EXERCISE INPUTS Start Marker

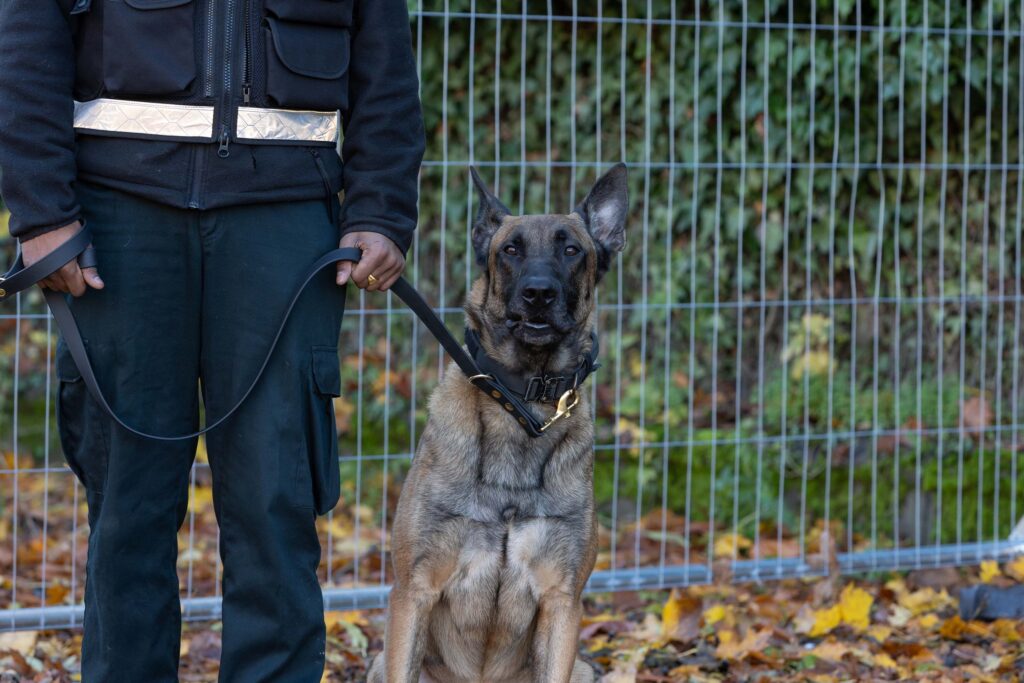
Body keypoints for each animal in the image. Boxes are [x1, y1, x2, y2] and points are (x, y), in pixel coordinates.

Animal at [364, 163, 626, 683]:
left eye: (572, 250)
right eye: (510, 249)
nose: (538, 293)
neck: (522, 401)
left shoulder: (562, 602)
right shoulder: (414, 590)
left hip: (585, 670)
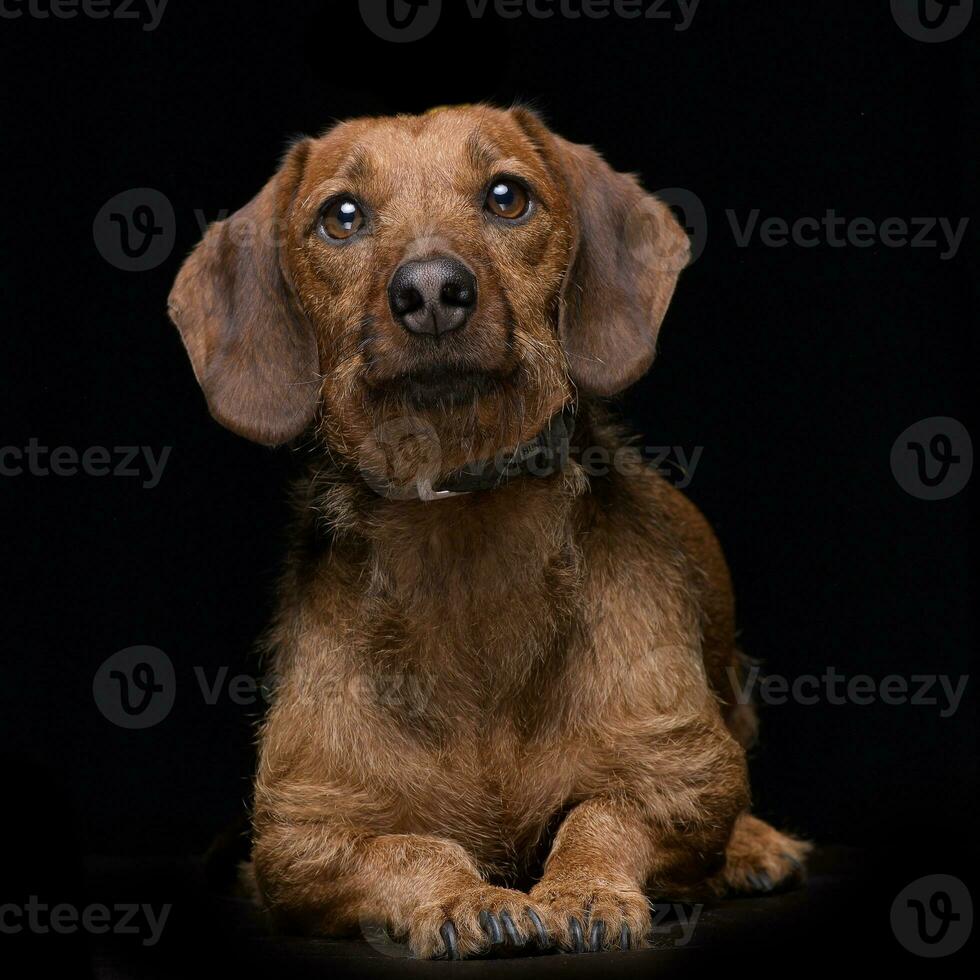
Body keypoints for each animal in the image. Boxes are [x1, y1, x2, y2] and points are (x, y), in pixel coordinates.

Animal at [170, 105, 812, 956]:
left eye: (507, 196)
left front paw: (581, 889)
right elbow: (414, 847)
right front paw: (465, 897)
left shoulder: (687, 771)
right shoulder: (299, 837)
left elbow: (603, 812)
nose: (432, 290)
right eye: (341, 216)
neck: (463, 539)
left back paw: (755, 846)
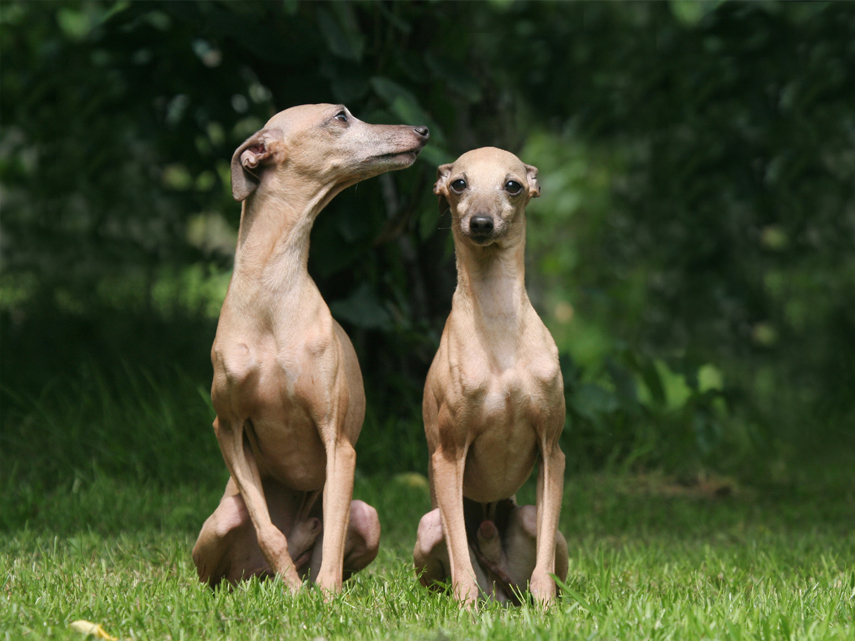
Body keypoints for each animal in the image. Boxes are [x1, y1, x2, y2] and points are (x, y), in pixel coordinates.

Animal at [196, 102, 432, 592]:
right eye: (341, 116)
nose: (421, 130)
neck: (270, 297)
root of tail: (253, 576)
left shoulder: (337, 440)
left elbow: (334, 527)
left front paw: (324, 598)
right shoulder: (226, 426)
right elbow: (268, 531)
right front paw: (291, 595)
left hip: (369, 516)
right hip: (223, 522)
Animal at [414, 146, 568, 604]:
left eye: (512, 185)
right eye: (458, 183)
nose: (480, 223)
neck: (499, 327)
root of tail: (502, 590)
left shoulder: (553, 450)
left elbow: (544, 563)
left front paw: (547, 606)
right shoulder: (448, 455)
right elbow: (460, 558)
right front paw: (465, 606)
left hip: (532, 520)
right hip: (429, 527)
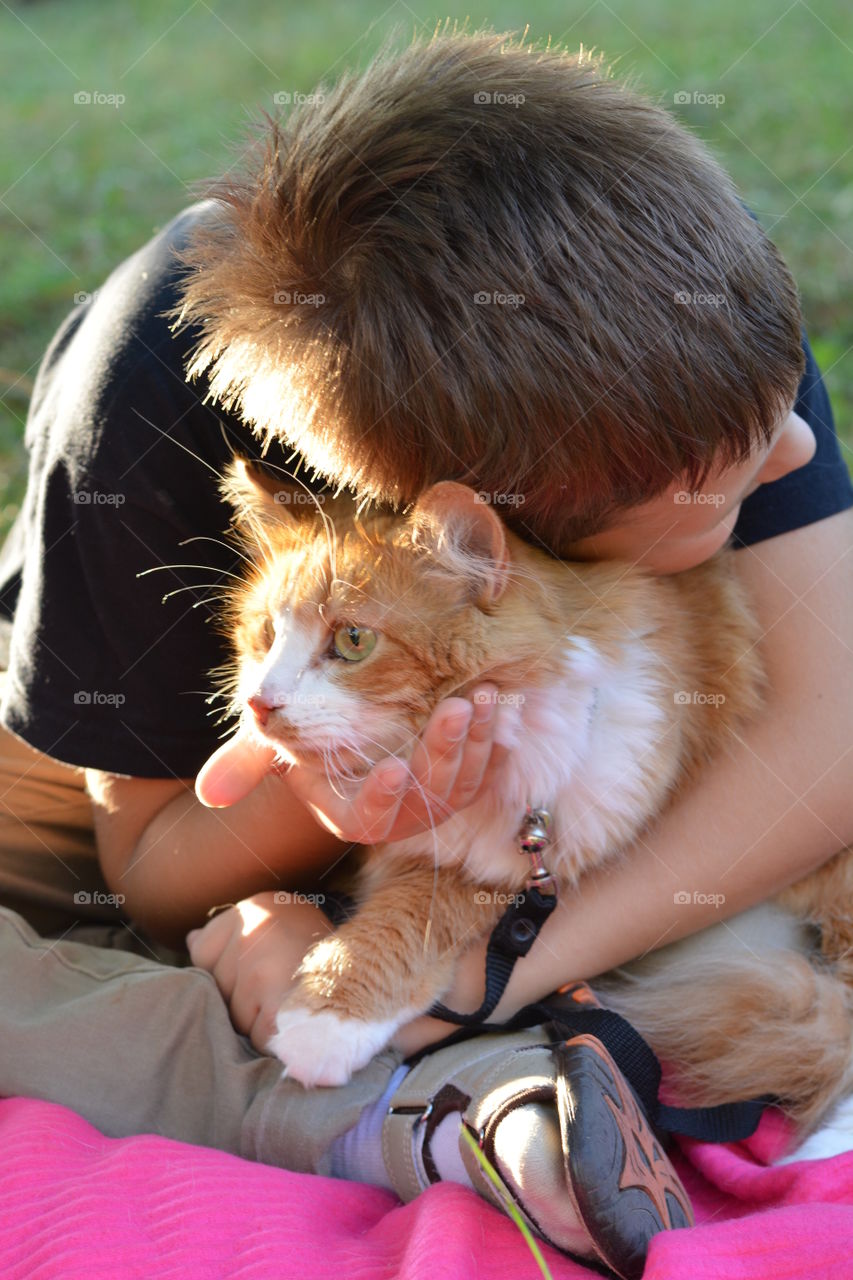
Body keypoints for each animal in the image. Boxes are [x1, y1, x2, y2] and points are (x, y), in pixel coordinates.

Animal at [217, 458, 850, 1131]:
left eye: (354, 640)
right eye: (266, 634)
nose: (259, 704)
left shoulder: (542, 852)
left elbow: (420, 908)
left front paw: (327, 1015)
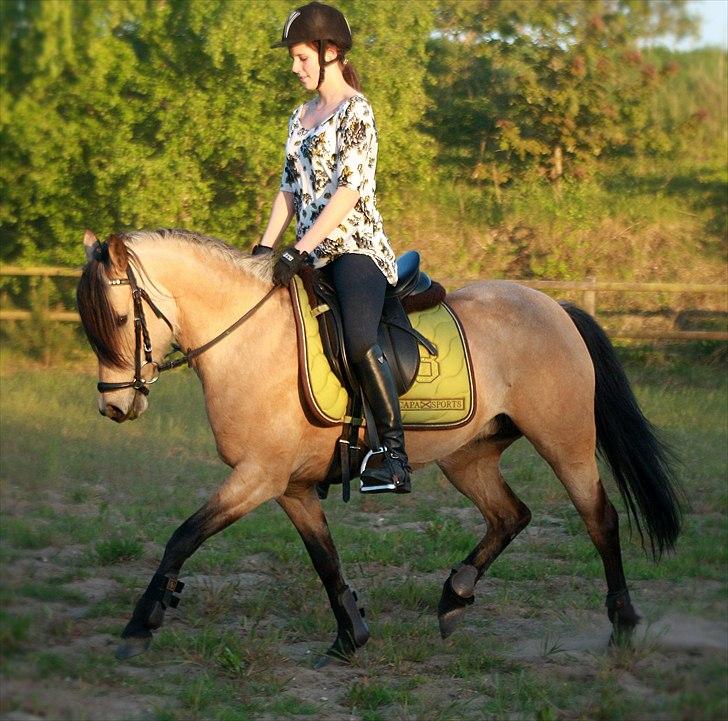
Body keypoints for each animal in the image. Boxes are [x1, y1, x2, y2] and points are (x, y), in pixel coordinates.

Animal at [75, 228, 682, 663]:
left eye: (122, 317)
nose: (115, 407)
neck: (250, 339)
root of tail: (557, 308)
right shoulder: (290, 486)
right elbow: (325, 560)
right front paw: (351, 636)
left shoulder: (258, 476)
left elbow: (183, 536)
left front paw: (140, 625)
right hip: (469, 456)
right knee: (511, 515)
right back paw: (454, 597)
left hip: (566, 443)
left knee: (600, 519)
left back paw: (623, 624)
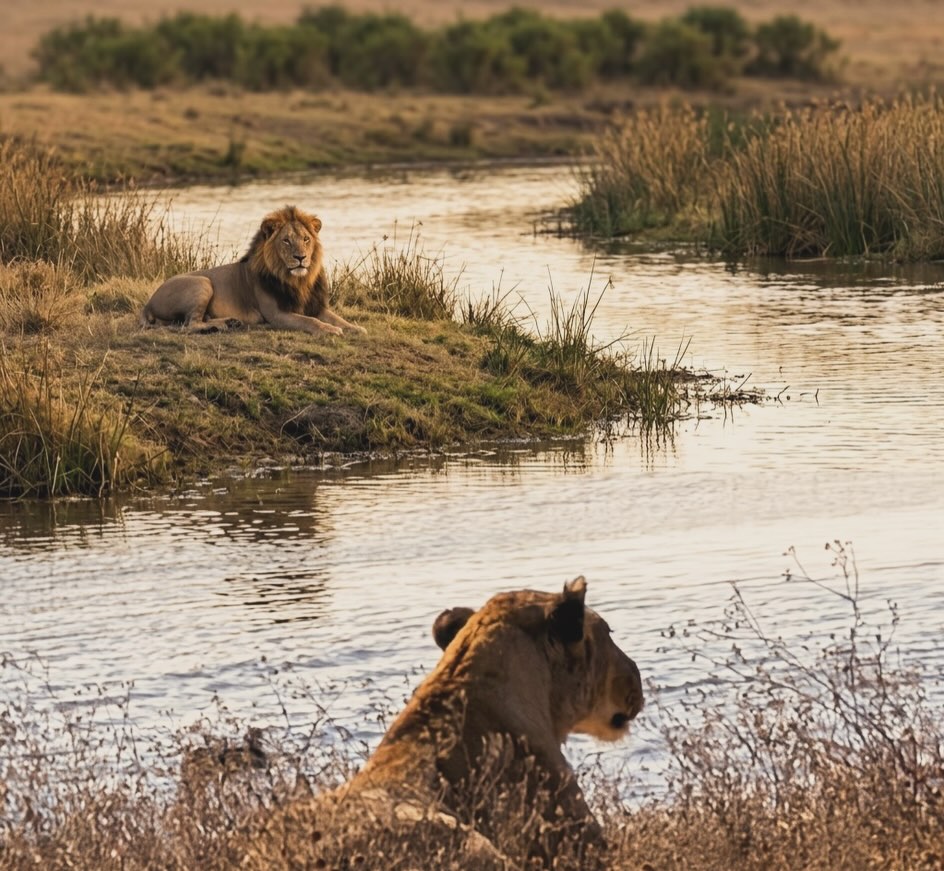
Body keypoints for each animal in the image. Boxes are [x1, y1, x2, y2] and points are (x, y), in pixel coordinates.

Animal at [140, 205, 365, 336]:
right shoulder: (277, 314)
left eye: (306, 239)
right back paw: (217, 327)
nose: (300, 258)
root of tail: (148, 303)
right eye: (286, 240)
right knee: (190, 324)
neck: (298, 281)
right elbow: (309, 321)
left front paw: (356, 328)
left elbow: (337, 317)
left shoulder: (315, 306)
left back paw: (231, 322)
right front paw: (331, 330)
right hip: (202, 283)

EXERCISE INPUTS End Marker

= TASK STATEMENT =
Leave the pictures out and transcribe the remaining material exactly.

= ANSWER TO THE PROBLEM =
Body keypoints for each animal in the image. Boxes are [x1, y1, x2, y2] and points are (x, y), in pixel coordinates.

Animal at [364, 163, 626, 683]:
left eye: (572, 250)
right eye: (510, 249)
nose: (538, 293)
neck: (522, 401)
left shoulder: (562, 602)
right shoulder: (414, 590)
left hip: (585, 670)
Body keypoints for each animal in the image. Boxes are [x1, y1, x2, y2] and points are (x, y), in pixel coordinates.

Animal at [170, 105, 812, 956]:
left eye: (507, 196)
left front paw: (581, 889)
right elbow: (414, 847)
right front paw: (465, 897)
left shoulder: (687, 771)
right shoulder: (299, 837)
left elbow: (603, 812)
nose: (432, 290)
right eye: (341, 216)
neck: (463, 539)
left back paw: (755, 846)
Body keypoints for each animal in the image. Boxes are [x1, y1, x2, y2] and points are (x, y), in pixel coordinates.

Animal at [196, 102, 432, 592]:
right eye: (341, 116)
nose: (421, 130)
neck: (270, 297)
root of tail: (253, 576)
left shoulder: (337, 440)
left elbow: (334, 527)
left front paw: (324, 598)
right shoulder: (226, 426)
right elbow: (268, 531)
right front paw: (291, 595)
left hip: (369, 516)
right hip: (223, 522)
Animal at [414, 146, 568, 604]:
left eye: (512, 185)
right eye: (458, 183)
nose: (480, 223)
neck: (499, 327)
root of tail: (502, 590)
left shoulder: (553, 450)
left elbow: (544, 563)
left front paw: (547, 606)
right shoulder: (448, 455)
right elbow: (460, 558)
right front paw: (465, 606)
left hip: (532, 520)
right hip: (429, 527)
Body keypoints for each animal in the image. Boxes are [x1, y1, x2, y2] and points are (x, y), in pixel coordinates.

Animal at [217, 458, 850, 1131]:
left eye: (354, 640)
right eye: (266, 634)
nose: (259, 704)
left shoulder: (542, 852)
left elbow: (420, 908)
left front paw: (327, 1015)
Body keypoints for each animal in the image. Boxes are [x1, y1, x2, y2] and points are (x, y), in pixel coordinates.

Animal at [75, 228, 682, 663]:
left eye: (122, 317)
nose: (115, 407)
neck: (250, 339)
root of tail: (557, 308)
right shoulder: (290, 486)
right elbow: (325, 560)
right front paw: (351, 636)
left shoulder: (258, 476)
left elbow: (183, 536)
left front paw: (140, 625)
right hip: (469, 456)
right knee: (511, 515)
right back paw: (454, 597)
left hip: (566, 443)
left knee: (600, 519)
left back paw: (623, 624)
Body keypoints for each animal in the image. Boxes are [x1, y1, x2, y2] and points are (x, y), in pixel coordinates.

Animal at [140, 205, 365, 336]:
right shoulder: (277, 314)
left eye: (306, 239)
right back paw: (217, 327)
nose: (300, 258)
root of tail: (148, 303)
right eye: (286, 240)
right knee: (190, 324)
neck: (298, 281)
right elbow: (309, 321)
left front paw: (356, 328)
left elbow: (337, 317)
left shoulder: (315, 306)
left back paw: (231, 322)
right front paw: (331, 330)
right hip: (202, 283)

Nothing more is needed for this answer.